Some accounts credit monk Dom Pérignon with inventing champagne in the 1600s. The story goes that when making wine, he didn't finish the process and corked the bottles prematurely. Months later bottles began bursting and when he sampled some of the wine he cried out, "Come quickly, I'm tasting stars!"
Others credit him not with discovering bubbly, but with perfecting champagne production with the "Méthode Champenoise" - rules for champagne-making still in use today. Though production methods vary from vineyard to vineyard, here are the basic steps used to make champagne:
Harvesting and Pressing
The grapes are gently picked (hand-picked for finer champagne) and gently pressed. The juice is allowed to settle so some of the sediment may be removed.
This first of two fermentations takes place in vats. Yeast turns the juice into alcohol and the carbon dioxide is allowed to escape. Sugar may be added according to strict rules or chapitalisation.
Wine from different grapes and ages are mixed, then slowly cooled and filtered, creating the "cuvée".
The cuvée is sweetened to encourage the second fermentation, yeast may also be added, then the mixture is bottled, and a temporary cap is applied so the carbonic acid is trapped and can form bubbles.
A Riddler is responsible for adjusting the position of the bottles slowly over the course of weeks until they are inverted. This allows the yeast and sediment to move to the neck of the bottle so it may be removed.

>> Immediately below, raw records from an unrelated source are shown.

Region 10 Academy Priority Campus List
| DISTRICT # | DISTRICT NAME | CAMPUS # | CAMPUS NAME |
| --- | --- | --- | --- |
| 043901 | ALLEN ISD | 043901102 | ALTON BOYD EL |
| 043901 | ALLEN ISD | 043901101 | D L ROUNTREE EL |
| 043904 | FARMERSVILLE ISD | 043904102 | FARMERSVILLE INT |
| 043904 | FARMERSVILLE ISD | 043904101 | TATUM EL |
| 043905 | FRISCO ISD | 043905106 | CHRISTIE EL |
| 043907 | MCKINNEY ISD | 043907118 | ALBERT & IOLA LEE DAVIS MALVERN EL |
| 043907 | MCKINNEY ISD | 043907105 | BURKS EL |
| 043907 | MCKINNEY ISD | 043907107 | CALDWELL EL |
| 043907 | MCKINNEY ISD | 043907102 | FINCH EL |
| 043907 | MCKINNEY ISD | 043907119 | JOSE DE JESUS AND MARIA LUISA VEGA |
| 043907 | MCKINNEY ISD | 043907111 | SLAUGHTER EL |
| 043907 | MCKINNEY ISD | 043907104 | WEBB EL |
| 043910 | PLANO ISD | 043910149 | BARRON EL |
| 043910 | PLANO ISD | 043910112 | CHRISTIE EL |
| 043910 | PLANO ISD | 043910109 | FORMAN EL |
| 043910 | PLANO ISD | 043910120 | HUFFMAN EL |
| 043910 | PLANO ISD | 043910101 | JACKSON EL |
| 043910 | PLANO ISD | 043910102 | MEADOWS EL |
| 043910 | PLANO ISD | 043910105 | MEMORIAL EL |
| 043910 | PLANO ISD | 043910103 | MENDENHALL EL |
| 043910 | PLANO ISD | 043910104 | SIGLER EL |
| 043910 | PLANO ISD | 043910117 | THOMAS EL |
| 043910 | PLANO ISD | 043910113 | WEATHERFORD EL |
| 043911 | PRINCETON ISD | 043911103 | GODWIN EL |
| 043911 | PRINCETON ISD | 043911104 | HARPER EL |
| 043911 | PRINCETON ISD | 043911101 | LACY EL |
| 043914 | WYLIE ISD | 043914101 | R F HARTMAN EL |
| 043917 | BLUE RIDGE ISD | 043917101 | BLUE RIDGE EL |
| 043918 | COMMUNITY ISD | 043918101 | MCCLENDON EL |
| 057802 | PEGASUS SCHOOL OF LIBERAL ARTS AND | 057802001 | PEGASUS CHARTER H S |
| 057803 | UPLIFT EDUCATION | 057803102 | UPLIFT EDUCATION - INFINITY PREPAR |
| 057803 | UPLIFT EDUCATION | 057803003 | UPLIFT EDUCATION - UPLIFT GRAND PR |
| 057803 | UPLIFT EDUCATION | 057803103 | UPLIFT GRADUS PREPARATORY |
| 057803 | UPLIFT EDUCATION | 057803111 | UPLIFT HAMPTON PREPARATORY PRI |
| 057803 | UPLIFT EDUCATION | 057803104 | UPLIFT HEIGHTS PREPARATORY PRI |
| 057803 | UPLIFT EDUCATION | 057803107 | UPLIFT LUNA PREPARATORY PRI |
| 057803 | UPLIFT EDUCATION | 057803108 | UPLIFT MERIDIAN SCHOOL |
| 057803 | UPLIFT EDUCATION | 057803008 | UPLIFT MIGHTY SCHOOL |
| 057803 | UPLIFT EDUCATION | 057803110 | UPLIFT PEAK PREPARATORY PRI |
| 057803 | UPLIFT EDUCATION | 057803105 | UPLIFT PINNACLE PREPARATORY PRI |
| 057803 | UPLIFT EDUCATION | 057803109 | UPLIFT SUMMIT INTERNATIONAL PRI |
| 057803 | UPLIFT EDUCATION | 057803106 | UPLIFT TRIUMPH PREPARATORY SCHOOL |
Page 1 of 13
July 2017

The neck of the bottle is frozen in salt water. The temporary cap is removed, and a frozen lump containing the yeast and sediment is removed. To fill the bottle, sugar dissolved in wine (set aside from the same cuvée) or sometimes cognac is added.
The bottled is corked, and the champagne is left to age at least 15 months by law. Vintage champagne must be aged in the bottle for three years. Prestige champagne is aged from 7-10 years.
Fast Facts About Champagne
Champagne comes only from France's northernmost wine growing area, the Champagne region, just 90 miles northeast of Paris.
According to the American Heritage Dictionary (2000), the word Champagne comes from Late Latin campania, flat open country.
Brut is a dry champagne and Extra Dry is actually less dry than brut. It may have been sweetened a little bit. Sec is sweet, and demi-sec even more so.
Champagne is more costly than other wines because there are so many steps in its production.
Champagne should be stored on its side in darkness; sunlight can spoil it.
It can be recorked and kept in the refrigerator for up to 24 hours.